Although there were other blond, female marshals, he bet that this one was Juliet.
He’d flown to New York yesterday, and now he had confirmation—as much as he needed.
Bobby Tatro, Juliet Longstreet.
Coincidences sometimes occurred at random, but Ethan didn’t entertain for even half a second that this was one of them. He and Juliet both had had their names in the papers in recent weeks and months, attached not just to thugs, assassins and an international criminal mastermind like Nick Janssen, but to President Poe.
Ethan had a feeling his straightforward rescue mission had turned into something far more complicated and far more dangerous. He just couldn’t pin down what. And it didn’t matter—Ham still needed rescuing.
When his cab dumped him off, he plodded through security and made his flight to Washington, D.C., with bare minutes to spare. It was an uneventful flight, allowing his questions to crystallize.
When he arrived at Reagan National Airport, he took a cab out to Georgetown. For the past year, he hadn’t had a place of his own. The closest he’d come were the weeks he’d spent in the spring playing gardener for the Dunnemores in Tennessee.

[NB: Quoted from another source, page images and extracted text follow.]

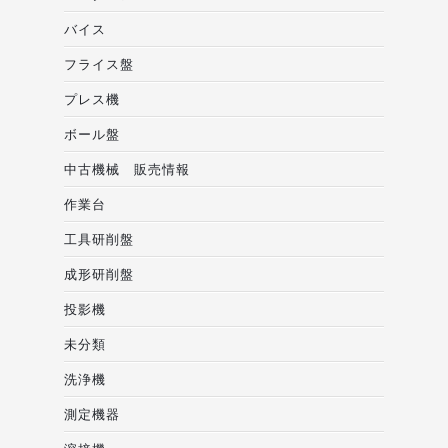
バイス
フライス盤
プレス機
ボール盤
中古機械 販売情報
作業台
工具研削盤
成形研削盤
投影機
未分類
洗浄機
測定機器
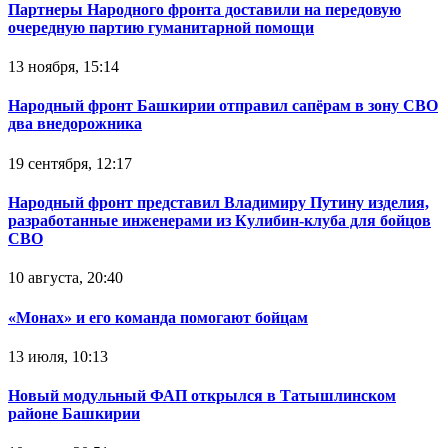
Партнеры Народного фронта доставили на передовую
очередную партию гуманитарной помощи
13 ноября, 15:14
Народный фронт Башкирии отправил сапёрам в зону СВО
два внедорожника
19 сентября, 12:17
Народный фронт представил Владимиру Путину изделия,
разработанные инженерами из Кулибин-клуба для бойцов
СВО
10 августа, 20:40
«Монах» и его команда помогают бойцам
13 июля, 10:13
Новый модульный ФАП открылся в Татышлинском
районе Башкирии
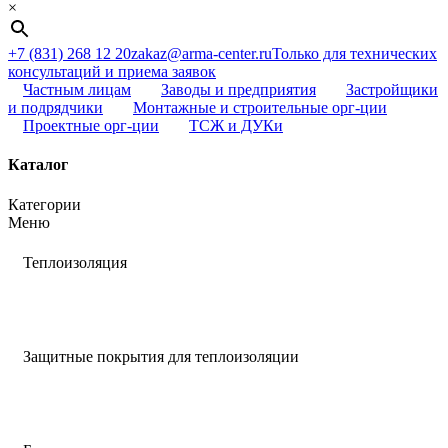
×
+7 (831) 268 12 20
zakaz@arma-center.ru
Только для технических
консультаций и приема заявок
Частным лицам
Заводы и предприятия
Застройщики
и подрядчики
Монтажные и строительные орг-ции
Проектные орг-ции
ТСЖ и ДУКи
Каталог
Категории
Меню
Теплоизоляция
Защитные покрытия для теплоизоляции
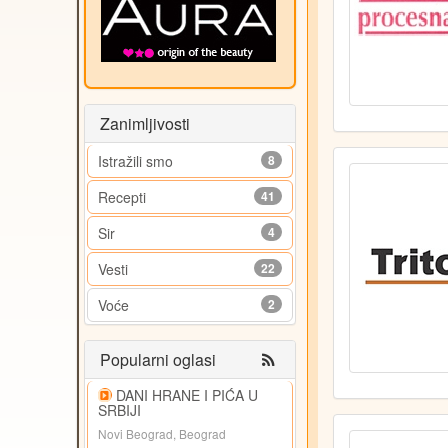
Zanimljivosti
Istražili smo
8
Recepti
41
Sir
4
Vesti
22
Voće
2
Popularni oglasi
DANI HRANE I PIĆA U
SRBIJI
Novi Beograd, Beograd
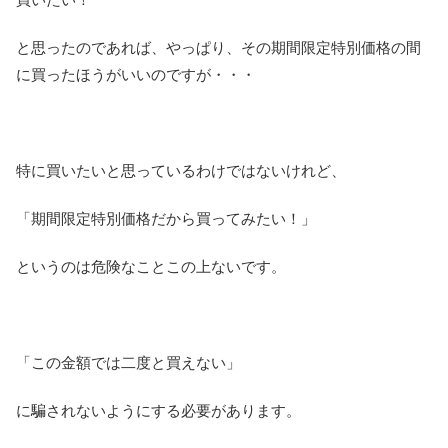
と思ったのであれば、やっぱり、その期間限定特別価格の間
に買ったほうがいいのですが・・・
特に買いたいと思っているわけではないけれど、
「期間限定特別価格だから買ってみたい！」
というのは危険なことこの上ないです。
「この金額では二度と買えない」
に騙されないようにする必要があります。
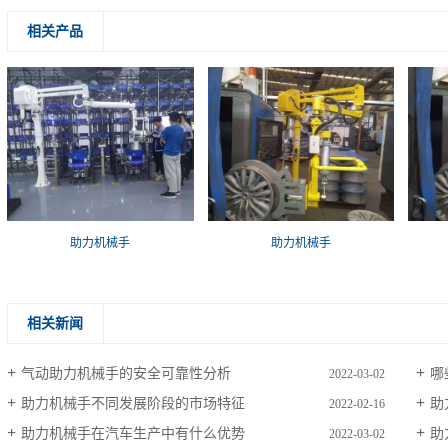
相关产品
助力机械手
助力机械手
相关新闻
气动助力机械手的安全可靠性分析
哪
2022-03-02
助力机械手不同发展阶段的市场特征
助
2022-02-16
助力机械手在汽车生产中有什么优势
助
2022-03-02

Mia O’Farrell lived in a narrow, historic brick town house on a quaint shaded street within a couple of blocks off M Street, Georgetown’s main drag. Ethan appreciated the shade, because it was hot and humid in D.C. The recent rains had moved north to New York.
Dr. O’Farrell wasn’t home from the White House yet.
Ethan walked down to M Street and got an iced coffee to go at a Starbucks, picturing himself as a Washington type. Some of his West Point classmates were Pentagon desk jockeys. He’d never been interested. Now? Forget it. He was damaged goods. That President Poe had asked him to volunteer for the Ham Carhill rescue mission only muddled Ethan’s status even further. It sure as hell didn’t help.
Mia O’Farrell had been at the meeting with Poe two weeks ago. She’d done most of the talking, and although it was all somewhat unorthodox at first, everything had gone more or less by the book since then. Ethan had picked two veteran Special Forces sergeants—friends of his—to risk their lives with him. They could have said no, but they hadn’t. They were waiting for him in Bogotá. Whoever was supposed to know about the operation within the Colombian government had given their blessings. That wasn’t Ethan’s department.